◆ **Dataset content**:
_ _ _ _ _ _ _

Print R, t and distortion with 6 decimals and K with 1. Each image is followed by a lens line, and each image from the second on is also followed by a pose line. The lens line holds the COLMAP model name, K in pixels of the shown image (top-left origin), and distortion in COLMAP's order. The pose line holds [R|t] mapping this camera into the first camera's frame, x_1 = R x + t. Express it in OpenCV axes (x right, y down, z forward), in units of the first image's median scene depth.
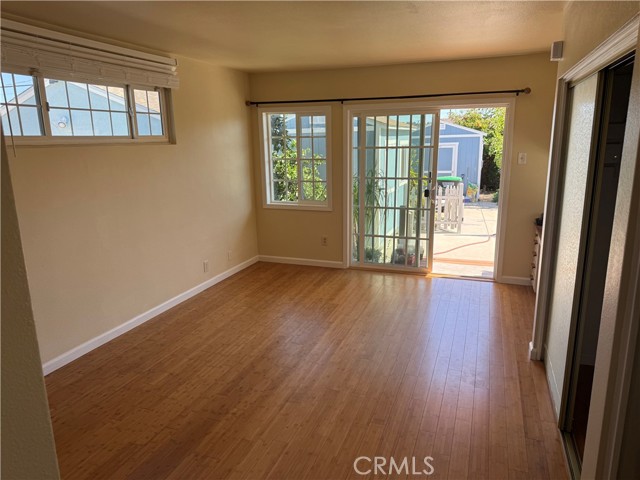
lens RADIAL K [[450.6, 0, 320.0], [0, 450.6, 240.0], [0, 0, 1]] dist [0.107018, -0.134552]
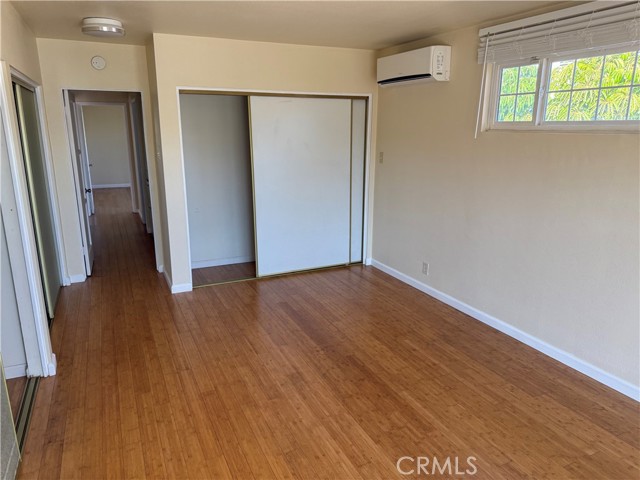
lens RADIAL K [[450.6, 0, 320.0], [0, 450.6, 240.0], [0, 0, 1]] dist [0.107018, -0.134552]
pose [[-0.703031, 0.182853, -0.687250, 0.491186], [-0.149429, 0.906824, 0.394134, -0.310445], [0.695283, 0.379784, -0.610202, 1.355554]]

_ _ _ _ _ _ _

◆ **Task to complete**:
Gather every line above that contains the word "pose", copying each one in full. Case counts, so a match must have the same capitalization.

◆ **Response box**:
Print R, t and distortion with 6 decimals and K with 1. Each image is followed by a lens line, and each image from the second on is also followed by a pose line. The lens line holds the COLMAP model name, K in pixels of the shown image (top-left origin), and distortion in COLMAP's order. The pose line holds [R|t] mapping this camera into the first camera's frame, x_1 = R x + t. Express it in OpenCV axes (x right, y down, z forward), in units of the first image's median scene depth.
pose [[-0.703031, 0.182853, -0.687250, 0.491186], [-0.149429, 0.906824, 0.394134, -0.310445], [0.695283, 0.379784, -0.610202, 1.355554]]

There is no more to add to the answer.